Despite the fact that the videotapes unquestionably incriminate the Klansmen, all the FBI’s ‘expert testimony’ lays the blame for what they are seeking to portray as a ‘shoot-out’ on the CWP. Defense has been relying on the FBI-prepared audio analysis of the tapes to prove the Klansmen fired in self-defense and this will serve as ‘evidence’ in the Greensboro 6 trial.

On 30 September, Nazi RW Wood began turning state’s evidence against his co-defendents, Nazi Fowler and Klansman David Wayne Matthews, claiming that he heard Fowler say ‘I got my few’ and Matthews, ‘l got three of them’ upon firing on the anti-Klan demonstrators.

In October another squirming-on-the-hook Klansman testified that Dawson, already exposed in court in August as a police informer, was the man who led the caravan of almost 40 to the site of the Greensboro ambush. Despite all of this, the court has failed to conclusively pin single murder on any of the KKK/Nazi defendents. Klansman Smith, whose 357. magnum positively killed Cesar Cauce, is the only defendent claiming ‘temporary insanity’ instead of self-defense. Klan defense is trying to frame organizer Tom Clarke as the killer of Jim Waller, Federal Agent Butkovich will be testifying on behalf of the Klan that no violence was planned.

In order to allow the Klan time to disentangle their own pack of lies the trial adjourned temporarily on 2 October, after 16 weeks in process, and upon resumption on 14 October, the prosecution still refused to indict the two federal agents, Butkovich and Dawson, who have been implicated by the defense’s own testimony.

CWP 5 Means Fight Back!

The CWP has kept the Greensboro events before the attention of millions as CWP members and supporters confronted all the bourgeois presidential candidates, as well as the Democratic Party Convention in NYC in August, with militant agitation and struggle. This is one of the main reasons why the KICK itself became .one of the issues of the 1980 elections, with Carter and Reagan both accusing each other of Klan sympathies, while in fact known Klansmen are running on both Democratic and Republican party tickets.

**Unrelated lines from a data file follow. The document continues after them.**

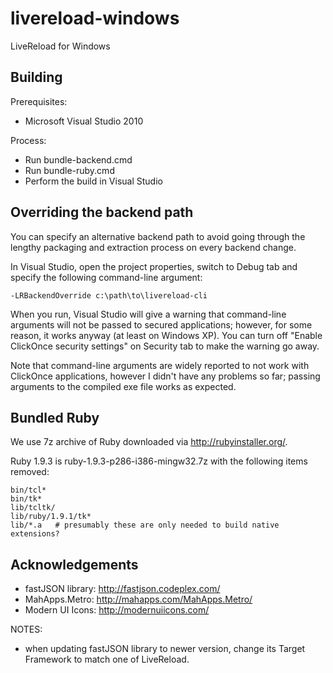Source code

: livereload-windows
==================

LiveReload for Windows


## Building

Prerequisites:

* Microsoft Visual Studio 2010

Process:

* Run bundle-backend.cmd
* Run bundle-ruby.cmd
* Perform the build in Visual Studio


## Overriding the backend path

You can specify an alternative backend path to avoid going through the lengthy packaging and extraction process on every backend change.

In Visual Studio, open the project properties, switch to Debug tab and specify the following command-line argument:

    -LRBackendOverride c:\path\to\livereload-cli

When you run, Visual Studio will give a warning that command-line arguments will not be passed to secured applications; however, for some reason, it works anyway (at least on Windows XP). You can turn off "Enable ClickOnce security settings" on Security tab to make the warning go away.

Note that command-line arguments are widely reported to not work with ClickOnce applications, however I didn't have any problems so far; passing arguments to the compiled exe file works as expected.


## Bundled Ruby

We use 7z archive of Ruby downloaded via http://rubyinstaller.org/.

Ruby 1.9.3 is ruby-1.9.3-p286-i386-mingw32.7z with the following items removed:

	bin/tcl*
	bin/tk*
	lib/tcltk/
	lib/ruby/1.9.1/tk*
	lib/*.a   # presumably these are only needed to build native extensions?


## Acknowledgements

* fastJSON library:      http://fastjson.codeplex.com/
* MahApps.Metro:         http://mahapps.com/MahApps.Metro/
* Modern UI Icons:       http://modernuiicons.com/

NOTES:

* when updating fastJSON library to newer version, change its Target Framework to match one of LiveReload.

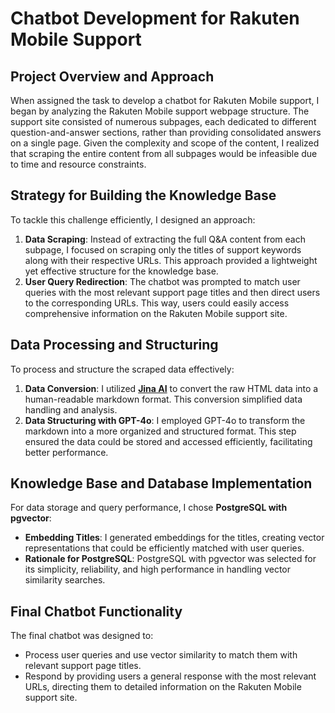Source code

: # Chatbot Development for Rakuten Mobile Support

## Project Overview and Approach

When assigned the task to develop a chatbot for Rakuten Mobile support, I began by analyzing the Rakuten Mobile support webpage structure. The support site consisted of numerous subpages, each dedicated to different question-and-answer sections, rather than providing consolidated answers on a single page. Given the complexity and scope of the content, I realized that scraping the entire content from all subpages would be infeasible due to time and resource constraints.

## Strategy for Building the Knowledge Base

To tackle this challenge efficiently, I designed an approach:
1. **Data Scraping**: Instead of extracting the full Q&A content from each subpage, I focused on scraping only the titles of support keywords along with their respective URLs. This approach provided a lightweight yet effective structure for the knowledge base.
2. **User Query Redirection**: The chatbot was prompted to match user queries with the most relevant support page titles and then direct users to the corresponding URLs. This way, users could easily access comprehensive information on the Rakuten Mobile support site.

## Data Processing and Structuring

To process and structure the scraped data effectively:
1. **Data Conversion**: I utilized [**Jina AI**](https://jina.ai/reader/) to convert the raw HTML data into a human-readable markdown format. This conversion simplified data handling and analysis.
2. **Data Structuring with GPT-4o**: I employed GPT-4o to transform the markdown into a more organized and structured format. This step ensured the data could be stored and accessed efficiently, facilitating better performance.

## Knowledge Base and Database Implementation

For data storage and query performance, I chose **PostgreSQL with pgvector**:
- **Embedding Titles**: I generated embeddings for the titles, creating vector representations that could be efficiently matched with user queries.
- **Rationale for PostgreSQL**: PostgreSQL with pgvector was selected for its simplicity, reliability, and high performance in handling vector similarity searches.

## Final Chatbot Functionality

The final chatbot was designed to:
- Process user queries and use vector similarity to match them with relevant support page titles.
- Respond by providing users a general response with the most relevant URLs, directing them to detailed information on the Rakuten Mobile support site.

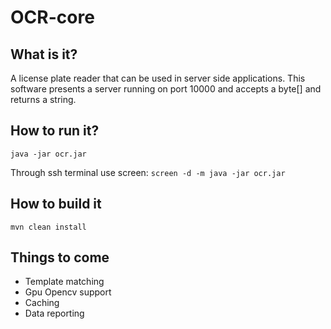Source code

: # OCR-core 

## What is it?
A license plate reader that can be used in server side applications. This software presents a server running on port 10000 and accepts a byte[] and returns a string. 

## How to run it?
`
java -jar ocr.jar
`

Through ssh terminal use screen:
`
screen -d -m java -jar ocr.jar
`

## How to build it
`
mvn clean install
`

## Things to come
- Template matching
- Gpu Opencv support
- Caching
- Data reporting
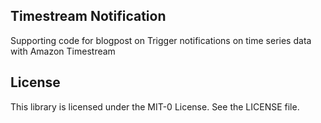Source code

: ## Timestream Notification

Supporting code for blogpost on Trigger notifications on time series data with Amazon Timestream


## License

This library is licensed under the MIT-0 License. See the LICENSE file.

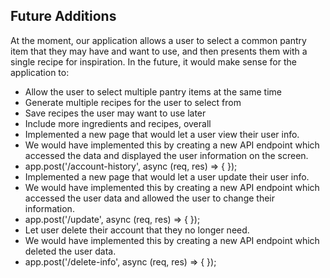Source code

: ## Future Additions
At the moment, our application allows a user to select a common pantry item that they may have and want to use, and then presents them with a single recipe for inspiration. In the future, it would make sense for the application to:
* Allow the user to select multiple pantry items at the same time
* Generate multiple recipes for the user to select from
* Save recipes the user may want to use later
* Include more ingredients and recipes, overall
* Implemented a new page that would let a user view their user info.
 * We would have implemented this by creating a new API endpoint which accessed the data and displayed the user information on the screen.
 * app.post('/account-history', async (req, res) => { });
* Implemented a new page that would let a user update their user info.
 * We would have implemented this by creating a new API endpoint which accessed the user data and allowed the user to change their information.
 * app.post('/update', async (req, res) => { });
* Let user delete their account that they no longer need.
 * We would have implemented this by creating a new API endpoint which deleted the user data.
 * app.post('/delete-info', async (req, res) => { });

The main strategy being followed by the government in relation to the Greensboro trials is to allow several minor Nazi and KKK members to ‘take the rap’, to cover-up the fact that the highest imperialist circles are giving the orders, as in the case of the Greensboro assassinations, and also in relation to the larger nation-wide right-wing activity, including an unparalleled wave of racist terror bombings and killings.

On 16 September, in Los Angeles, four black anti-Klan activists were attacked and beaten by Klansmen, and two of them framed on serious charges, when they came to a meeting to speak against KKK Democratic Party Congressional candidate Tom Metzger. Four days later the offices of the CPUSA in Los Angeles were bombed, with no injuries, and on 23 September, again, an attempt was made to bomb the Los Angeles offices of the SWP, with a large meeting narrowly escaping. A wave of snipings against blacks has broken out in at least six states, including Ohio, Pennsylvania, Oklahoma and Wisconsin, with the latest being the 20 August killing of two blacks in Salt Lake City, Utah, shot by a sniper or snipers while they jogged through a public park. The police cynically declared they are hunting for a ‘lone maniac’, deliberately covering up for the coordinated nature of these attacks, as well as open Klan and Nazi declarations of ‘race war’. Even more hideous than these snipings is the series of killings of blacks in the Buffalo, New York area. The latest of the seven killed so far, include two black men whose hearts had been cut out of their bodies. This mutilation killing is known as a ‘tradition of the Ku Klux Klan, and blacks in the Buffalo area have become more and more rebellious in the face of what even moderate black leaders declare is a ‘nation-wide conspiracy’ to kill blacks.